On Friday a man from Lake Forest, Ill., reported the recovery of the first pieces of a large, disintegrating meteor that lit up the night sky Wednesday.

Professional meteorite hunters and dealers have been descending on an area outside Livingston, a Wisconsin village of about 600.

That’s where Terry Boudreaux, a private meteorite collector, found two neighboring farmers who each said they had found a small meteorite.

Boudreaux, 49, is a retired healthcare executive who has a large meteorite collection. He often shares it with the Field Museum’s Pritzker Center for Meteoritics and Polar Studies, said Paul Sipiera, a curator at the center.

Sipiera said that, luckily for meteorite hunters, it is plowing time -- if larger meteorites were buried by the force of impact into fields, they will be exposed as farmers turn the soil.

Sipiera is president of the Planetary Studies Foundation, which buys meteorites for collection at the Field Museum in Chicago.

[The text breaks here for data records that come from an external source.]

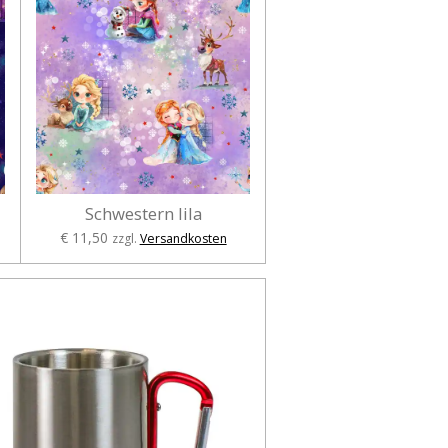
Schwestern lila
€ 11,50
zzgl.
Versandkosten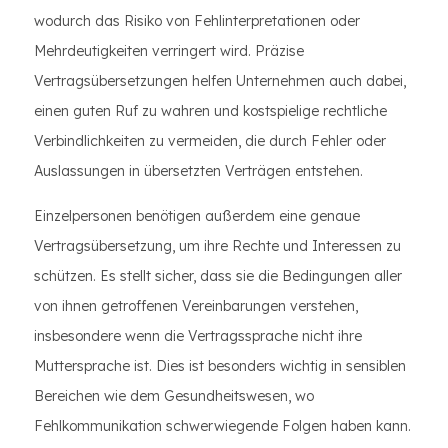
wodurch das Risiko von Fehlinterpretationen oder
Mehrdeutigkeiten verringert wird. Präzise
Vertragsübersetzungen helfen Unternehmen auch dabei,
einen guten Ruf zu wahren und kostspielige rechtliche
Verbindlichkeiten zu vermeiden, die durch Fehler oder
Auslassungen in übersetzten Verträgen entstehen.
Einzelpersonen benötigen außerdem eine genaue
Vertragsübersetzung, um ihre Rechte und Interessen zu
schützen. Es stellt sicher, dass sie die Bedingungen aller
von ihnen getroffenen Vereinbarungen verstehen,
insbesondere wenn die Vertragssprache nicht ihre
Muttersprache ist. Dies ist besonders wichtig in sensiblen
Bereichen wie dem Gesundheitswesen, wo
Fehlkommunikation schwerwiegende Folgen haben kann.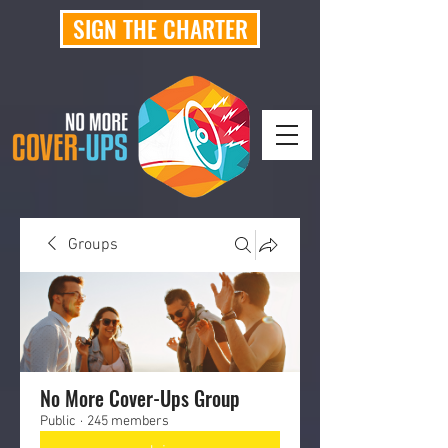
SIGN THE CHARTER
Groups
No More Cover-Ups Group
Public
·
245 members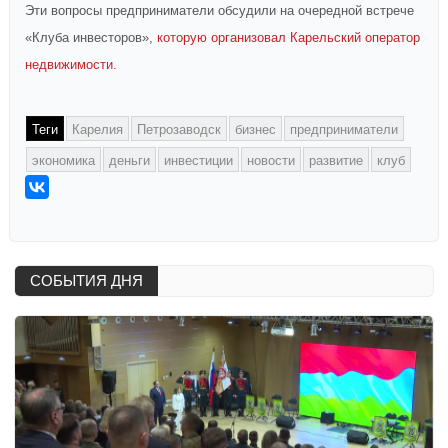
Эти вопросы предприниматели обсудили на очередной встрече
«Клуба инвесторов»,
которую организовал Карельский оператор
недвижимости.
Теги
Карелия
Петрозаводск
бизнес
предприниматели
экономика
деньги
инвестиции
новости
развитие
клуб
СОБЫТИЯ ДНЯ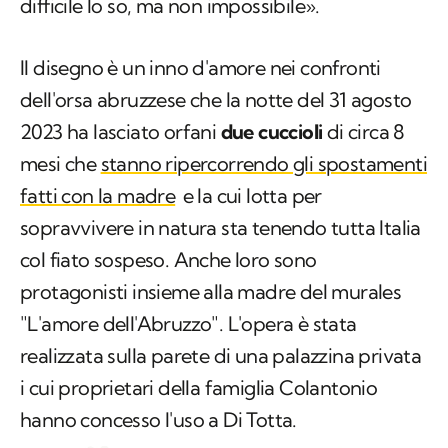
difficile lo so, ma non impossibile».
Il disegno è un inno d'amore nei confronti
dell'orsa abruzzese che la notte del 31 agosto
2023 ha lasciato orfani
due cuccioli
di circa 8
mesi che
stanno ripercorrendo gli spostamenti
fatti con la madre
e la cui lotta per
sopravvivere in natura sta tenendo tutta Italia
col fiato sospeso. Anche loro sono
protagonisti insieme alla madre del murales
"L'amore dell'Abruzzo". L'opera è stata
realizzata sulla parete di una palazzina privata
i cui proprietari della famiglia Colantonio
hanno concesso l'uso a Di Totta.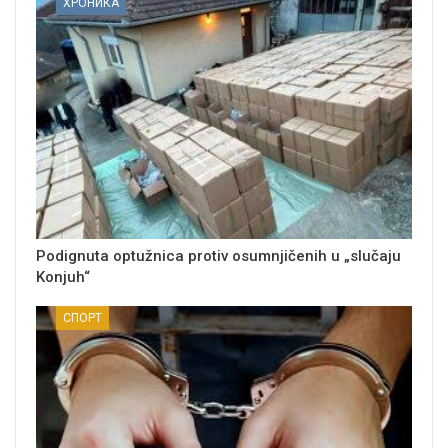
ХРОНИКА
Podignuta optužnica protiv osumnjičenih u „slučaju
Konjuh“
СПОРТ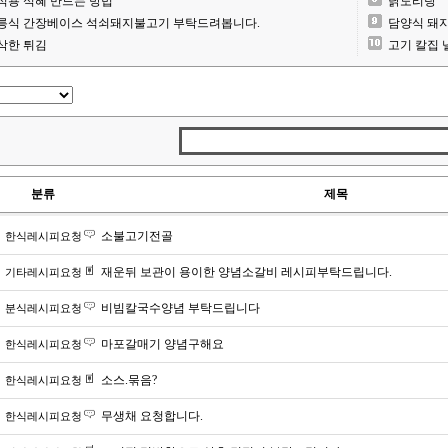
식용 식혜 만드는 방법
닭도리탕
릉식 간장베이스 석쇠돼지불고기 부탁드려봅니다.
담양식 돼
삭한 튀김
고기 칼집
분류
제목
소불고기전골
한식레시피요청
재운뒤 보관이 용이한 양념소갈비 레시피부탁드립니다.
기타레시피요청
비빔칼국수양념 부탁드립니다
분식레시피요청
마포갈매기 양념구해요
한식레시피요청
소스.묶음?
한식레시피요청
무생채 요청합니다.
한식레시피요청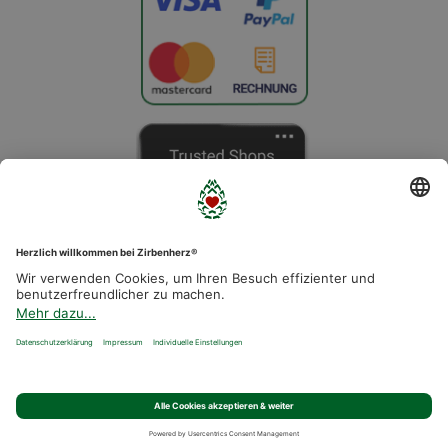
© 2026 ZIRBENHERZ® GMBH
Zirbenbett
Schlafsysteme
Deshalb Zirbenholz
Manufaktur
Allgemeine Geschäftsbedingungen
Impressum
Datenschutz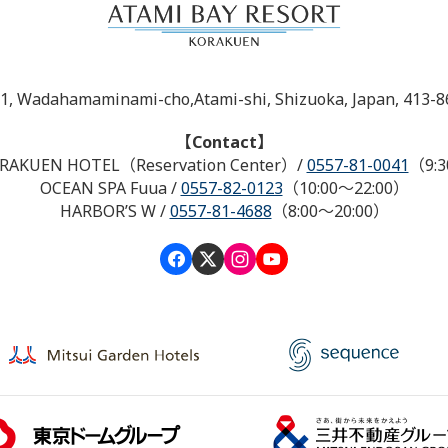
-1, Wadahamaminami-cho,Atami-shi, Shizuoka, Japan, 413-8
【Contact】
RAKUEN HOTEL（Reservation Center）
/
0557-81-0041
（9:3
OCEAN SPA Fuua
/
0557-82-0123
（10:00～22:00）
HARBOR’S W
/
0557-81-4688
（8:00～20:00）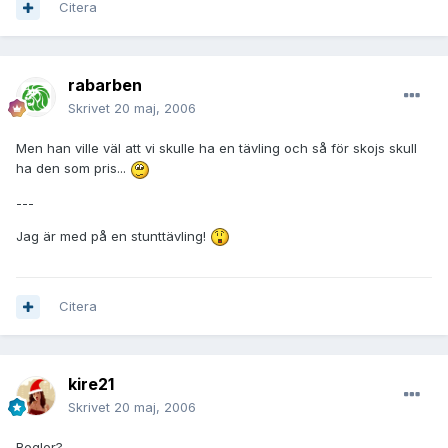
Citera
rabarben
Skrivet
20 maj, 2006
Men han ville väl att vi skulle ha en tävling och så för skojs skull
ha den som pris...
---
Jag är med på en stunttävling!
Citera
kire21
Skrivet
20 maj, 2006
Regler?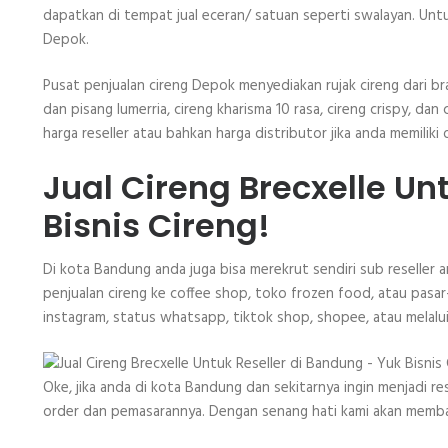
dapatkan di tempat jual eceran/ satuan seperti swalayan. Untu
Depok.
Pusat penjualan cireng Depok menyediakan rujak cireng dari br
dan pisang lumerria, cireng kharisma 10 rasa, cireng crispy, d
harga reseller atau bahkan harga distributor jika anda memiliki 
Jual Cireng Brecxelle Un
Bisnis Cireng!
Di kota Bandung anda juga bisa merekrut sendiri sub reseller 
penjualan cireng ke coffee shop, toko frozen food, atau pasar-
instagram, status whatsapp, tiktok shop, shopee, atau melalui 
Oke, jika anda di kota Bandung dan sekitarnya ingin menjadi r
order dan pemasarannya. Dengan senang hati kami akan memban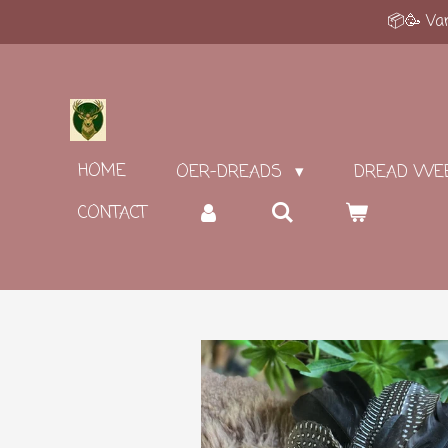
📦🥳 Van
Ga
direct
naar
de
hoofdinhoud
HOME
OER-DREADS
DREAD WE
CONTACT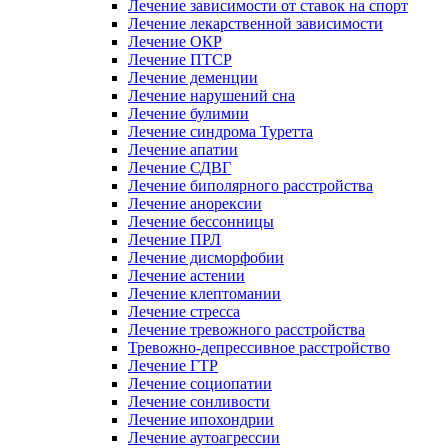
Лечение зависимости от ставок на спорт
Лечение лекарственной зависимости
Лечение ОКР
Лечение ПТСР
Лечение деменции
Лечение нарушений сна
Лечение булимии
Лечение синдрома Туретта
Лечение апатии
Лечение СДВГ
Лечение биполярного расстройства
Лечение анорексии
Лечение бессонницы
Лечение ПРЛ
Лечение дисморфобии
Лечение астении
Лечение клептомании
Лечение стресса
Лечение тревожного расстройства
Тревожно-депрессивное расстройство
Лечение ГТР
Лечение социопатии
Лечение сонливости
Лечение ипохондрии
Лечение аутоагрессии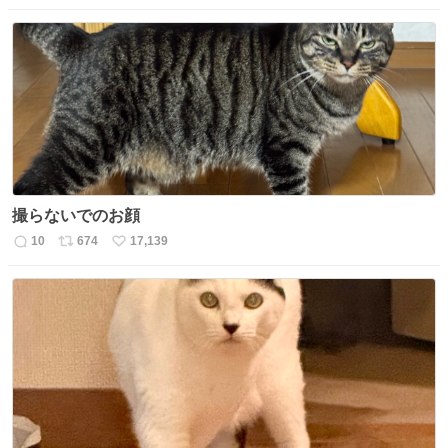
信
ポ
い
数
ス
ね
ト
数
数
撮らないでのお顔
10
674
17,139
返
リ
い
信
ポ
い
数
ス
ね
ト
数
数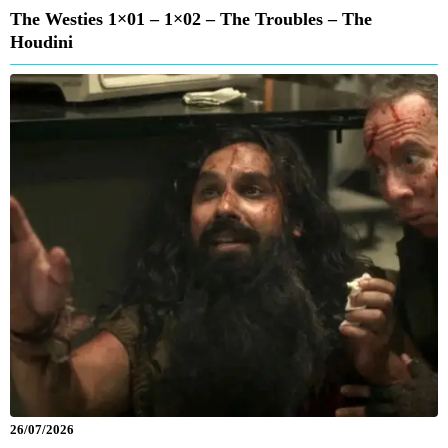
The Westies 1×01 – 1×02 – The Troubles – The
Houdini
26/07/2026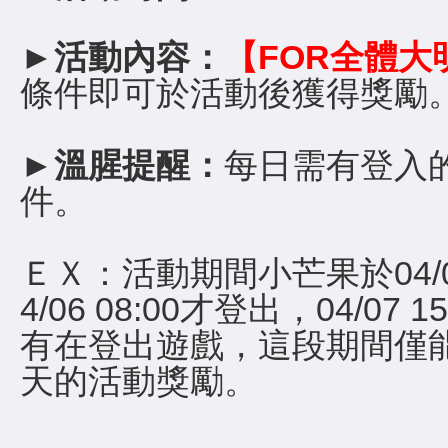
►活動內容：
【FOR全體大
條件即可於活動後獲得獎勵
►溫腥提醒：
每日需有登入
件。
ＥＸ：活動期間小芒果於04/0
4/06 08:00才登出，04/07
有在登出遊戲，這段期間僅能獲得
天的活動獎勵。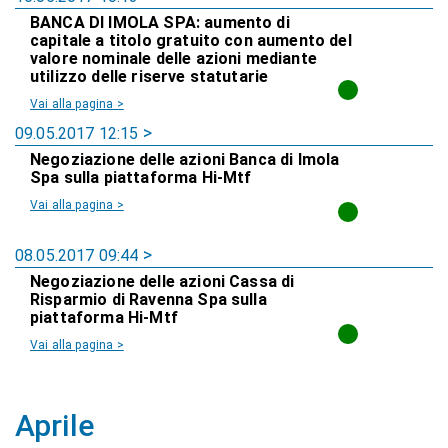
BANCA DI IMOLA SPA: aumento di
capitale a titolo gratuito con aumento del
valore nominale delle azioni mediante
utilizzo delle riserve statutarie
Vai alla pagina >
09.05.2017 12:15
Negoziazione delle azioni Banca di Imola
Spa sulla piattaforma Hi-Mtf
Vai alla pagina >
08.05.2017 09:44
Negoziazione delle azioni Cassa di
Risparmio di Ravenna Spa sulla
piattaforma Hi-Mtf
Vai alla pagina >
Aprile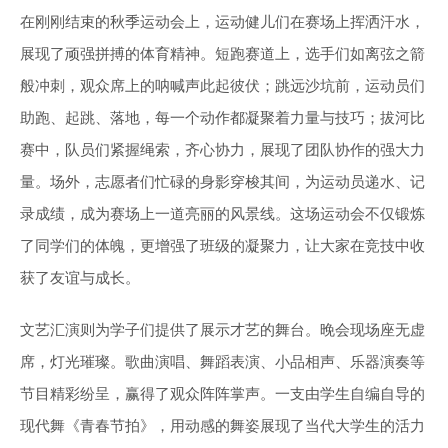
在刚刚结束的秋季运动会上，运动健儿们在赛场上挥洒汗水，
展现了顽强拼搏的体育精神。短跑赛道上，选手们如离弦之箭
般冲刺，观众席上的呐喊声此起彼伏；跳远沙坑前，运动员们
助跑、起跳、落地，每一个动作都凝聚着力量与技巧；拔河比
赛中，队员们紧握绳索，齐心协力，展现了团队协作的强大力
量。场外，志愿者们忙碌的身影穿梭其间，为运动员递水、记
录成绩，成为赛场上一道亮丽的风景线。这场运动会不仅锻炼
了同学们的体魄，更增强了班级的凝聚力，让大家在竞技中收
获了友谊与成长。
文艺汇演则为学子们提供了展示才艺的舞台。晚会现场座无虚
席，灯光璀璨。歌曲演唱、舞蹈表演、小品相声、乐器演奏等
节目精彩纷呈，赢得了观众阵阵掌声。一支由学生自编自导的
现代舞《青春节拍》，用动感的舞姿展现了当代大学生的活力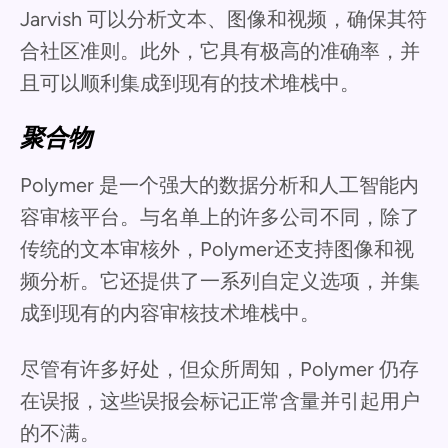
Jarvish 可以分析文本、图像和视频，确保其符
合社区准则。此外，它具有极高的准确率，并
且可以顺利集成到现有的技术堆栈中。
聚合物
Polymer 是一个强大的数据分析和人工智能内
容审核平台。与名单上的许多公司不同，除了
传统的文本审核外，Polymer还支持图像和视
频分析。它还提供了一系列自定义选项，并集
成到现有的内容审核技术堆栈中。
尽管有许多好处，但众所周知，Polymer 仍存
在误报，这些误报会标记正常含量并引起用户
的不满。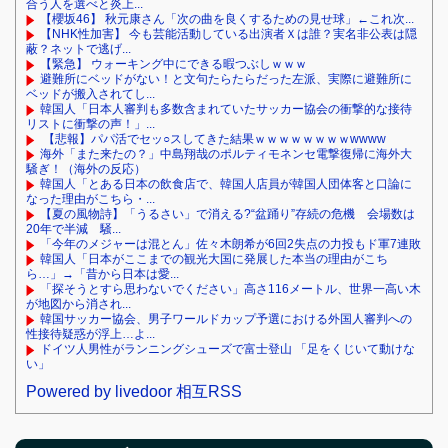
合う人を選べと炎上...
【櫻坂46】 秋元康さん「次の曲を良くするための見せ球」←これ次...
【NHK性加害】 今も芸能活動している出演者Ｘは誰？実名非公表は隠
蔽？ネットで逃げ...
【緊急】 ウォーキング中にできる暇つぶしｗｗｗ
避難所にベッドがない！と文句たらたらだった左派、実際に避難所に
ベッドが搬入されてし...
韓国人「日本人審判も多数含まれていたサッカー協会の衝撃的な接待
リストに衝撃の声！」...
【悲報】パパ活でセッ○スしてきた結果ｗｗｗｗｗｗｗｗwwww
海外「また来たの？」中島翔哉のポルティモネンセ電撃復帰に海外大
騒ぎ！（海外の反応）
韓国人「とある日本の飲食店で、韓国人店員が韓国人団体客と口論に
なった理由がこちら・...
【夏の風物詩】「うるさい」で消える?“盆踊り”存続の危機 会場数は
20年で半減 騒...
「今年のメジャーは混とん」佐々木朗希が6回2失点の力投もド軍7連敗
韓国人「日本がここまでの観光大国に発展した本当の理由がこち
ら…」→「昔から日本は愛...
「探そうとすら思わないでください」高さ116メートル、世界一高い木
が地図から消され...
韓国サッカー協会、男子ワールドカップ予選における外国人審判への
性接待疑惑が浮上…よ...
ドイツ人男性がランニングシューズで富士登山 「足をくじいて動けな
い」
Powered by livedoor 相互RSS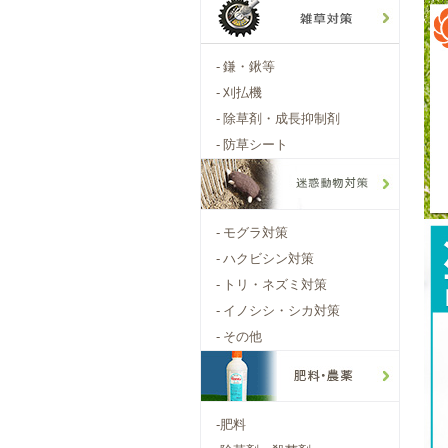
-
鎌・鍬等
-
刈払機
-
除草剤・成長抑制剤
-
防草シート
-
モグラ対策
-
ハクビシン対策
-
トリ・ネズミ対策
-
イノシシ・シカ対策
-
その他
-
肥料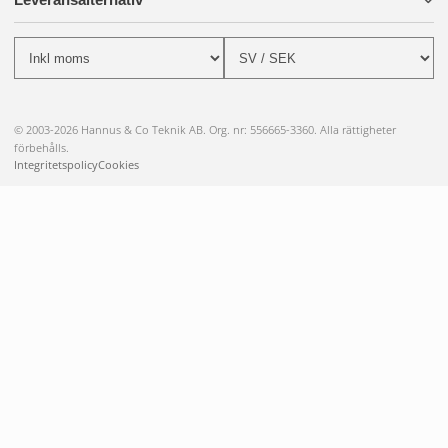
© 2003-2026 Hannus & Co Teknik AB. Org. nr: 556665-3360. Alla rättigheter
förbehålls.
Integritetspolicy
Cookies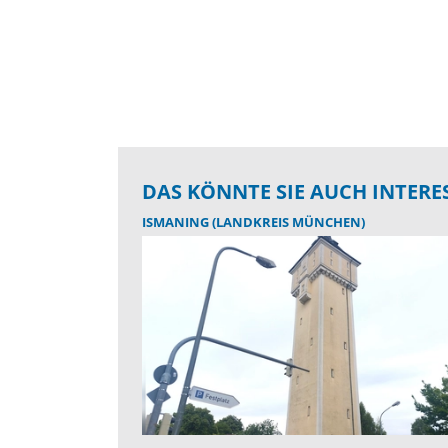
DAS KÖNNTE SIE AUCH INTERE
ISMANING (LANDKREIS MÜNCHEN)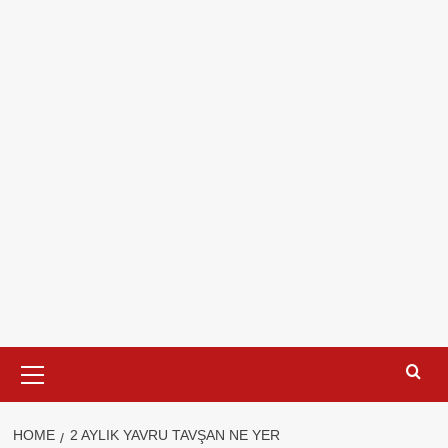
Primary
Menu
HOME
2 AYLIK YAVRU TAVŞAN NE YER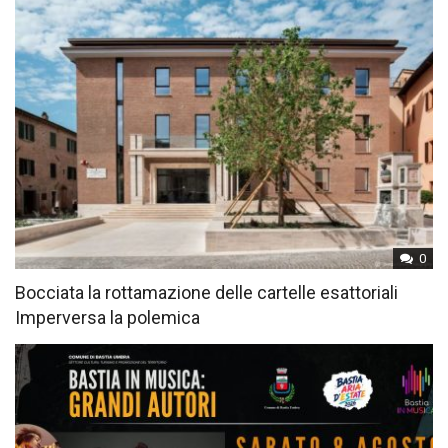
0
Bocciata la rottamazione delle cartelle esattoriali
Imperversa la polemica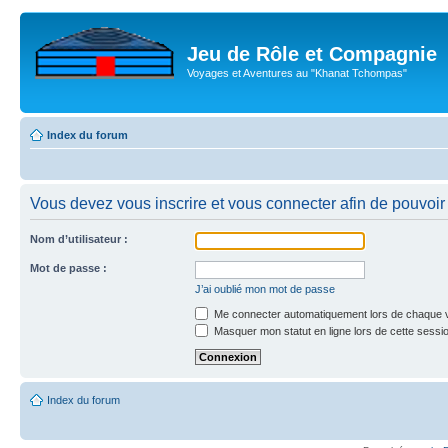
Jeu de Rôle et Compagnie
Voyages et Aventures au "Khanat Tchompas"
Index du forum
Vous devez vous inscrire et vous connecter afin de pouvoir c
Nom d’utilisateur :
Mot de passe :
J’ai oublié mon mot de passe
Me connecter automatiquement lors de chaque v
Masquer mon statut en ligne lors de cette sessi
Index du forum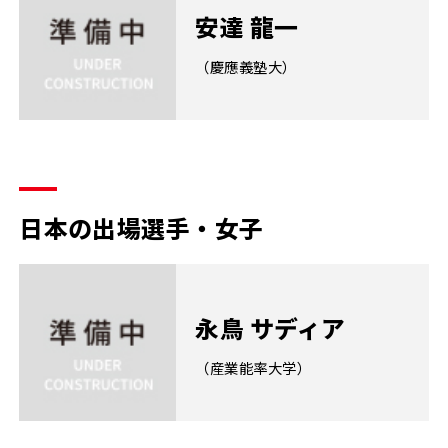
安達 龍一
（慶應義塾大）
日本の出場選手・女子
永鳥 サディア
（産業能率大学）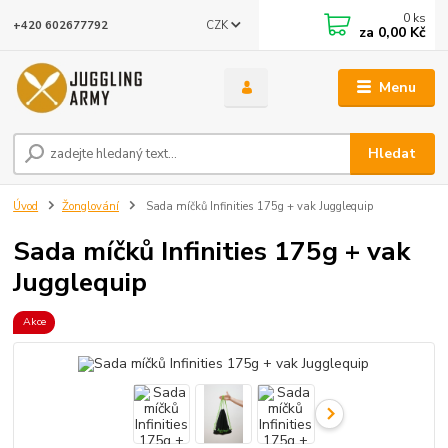
0
ks
CZK
+420 602677792
za
0,00 Kč
Menu
Hledat
Úvod
Žonglování
Sada míčků Infinities 175g + vak Jugglequip
Sada míčků Infinities 175g + vak
Jugglequip
Akce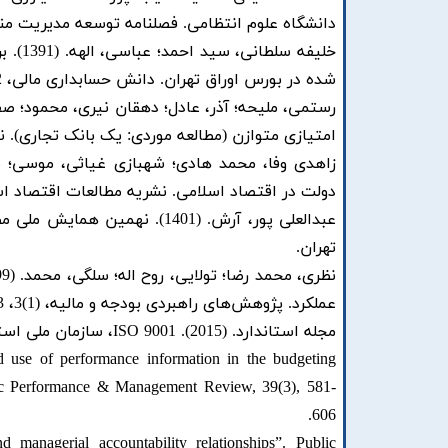
دانشگاه علوم انتظامی. فصلنامه توسعه مدیریت منابع انسانی
خلیفه
شده در بورس اوراق تهران. دانش حسابداری مالی، 2(5)، 64- 83.
امتیازی متوازن (مطالعه موردی: یک بانک تجاری). نشریه
دولت در اقتصاد اسلامی. نشریه مطالعات اقتصاد اسلامی ، 12(1)
عبدالعلی پور، آرش. (1401). ن
تهران.
عملکرد. پژوهش‌های راهبردی بودجه و مالیه، (1)3، 73-107.
مجله استاندارد. (2015). ISO 9001، سازمان ملی استاندارد ایران.
d use of performance information in the budgeting
lic Performance & Management Review, 39(3), 581-
606.
managerial accountability relationships”. Public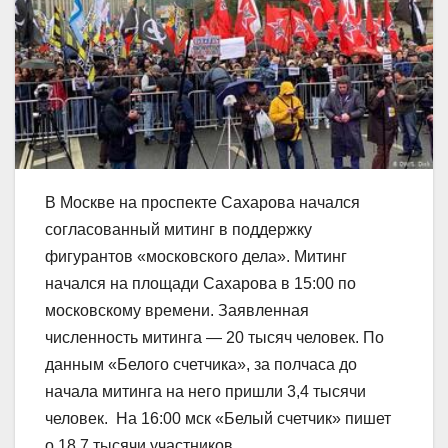
В Москве на проспекте Сахарова начался
согласованный митинг в поддержку
фигурантов «московского дела». Митинг
начался на площади Сахарова в 15:00 по
московскому времени. Заявленная
численность митинга — 20 тысяч человек. По
данным «Белого счетчика», за полчаса до
начала митинга на него пришли 3,4 тысячи
человек. На 16:00 мск «Белый счетчик» пишет
о 18,7 тысячи участников.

Sipiera’s wife, Diane, has been screening calls to the foundation from potential hunters. She said she had heard from people as far away as England.

A meteorite is a surviving fragment of a disintegrating, fiery meteor as it plunges through Earth’s atmosphere.

Wednesday’s meteor fireball, also known as a bolide, burst across the sky over Missouri, Iowa, Minnesota, Illinois and Wisconsin shortly after 10 p.m.

On a farm outside Dixon, Ill., Becky Hoffman thought it was a transformer blowing up. In Iowa, state Trooper Tim Beckman mistook it for a flash of lightning, except then it roared across the sky.

Boudreaux said a friend alerted him to news of the fireball Wednesday night. He took his sons, Christopher, 17, and Evan, 13, out of school Thursday to drive to Wisconsin.

Boudreaux and his sons hadn’t found anything when they stopped to talk to a farmer.

According to Boudreaux, the farmer said, “You see those chairs over there?” pointing to yard chairs by his driveway. “About 10:10 last night I was sitting there having a beer with a buddy, and the sky exploded over my head. The entire sky was like daylight.

“About 20 seconds later a rock hit the roof of the shed next to me. We got a flashlight, looked around and found it,” he told Boudreaux.

The farmer, whom Boudreaux declined to identify, said his friend had a relative who works at the University of Wisconsin, and the university geology department had confirmed it was a 30-gram meteorite.

As they talked, the farmer’s neighbor drove up and asked Boudreaux to look at another rock, he said, but it was a chunk of asphalt.

A few hours later, the second farmer drove up again.

“Hey, Terry, I found a meteorite,” Boudreaux said the second farmer told him, and he was right this time.

He had found it beside his garden hose.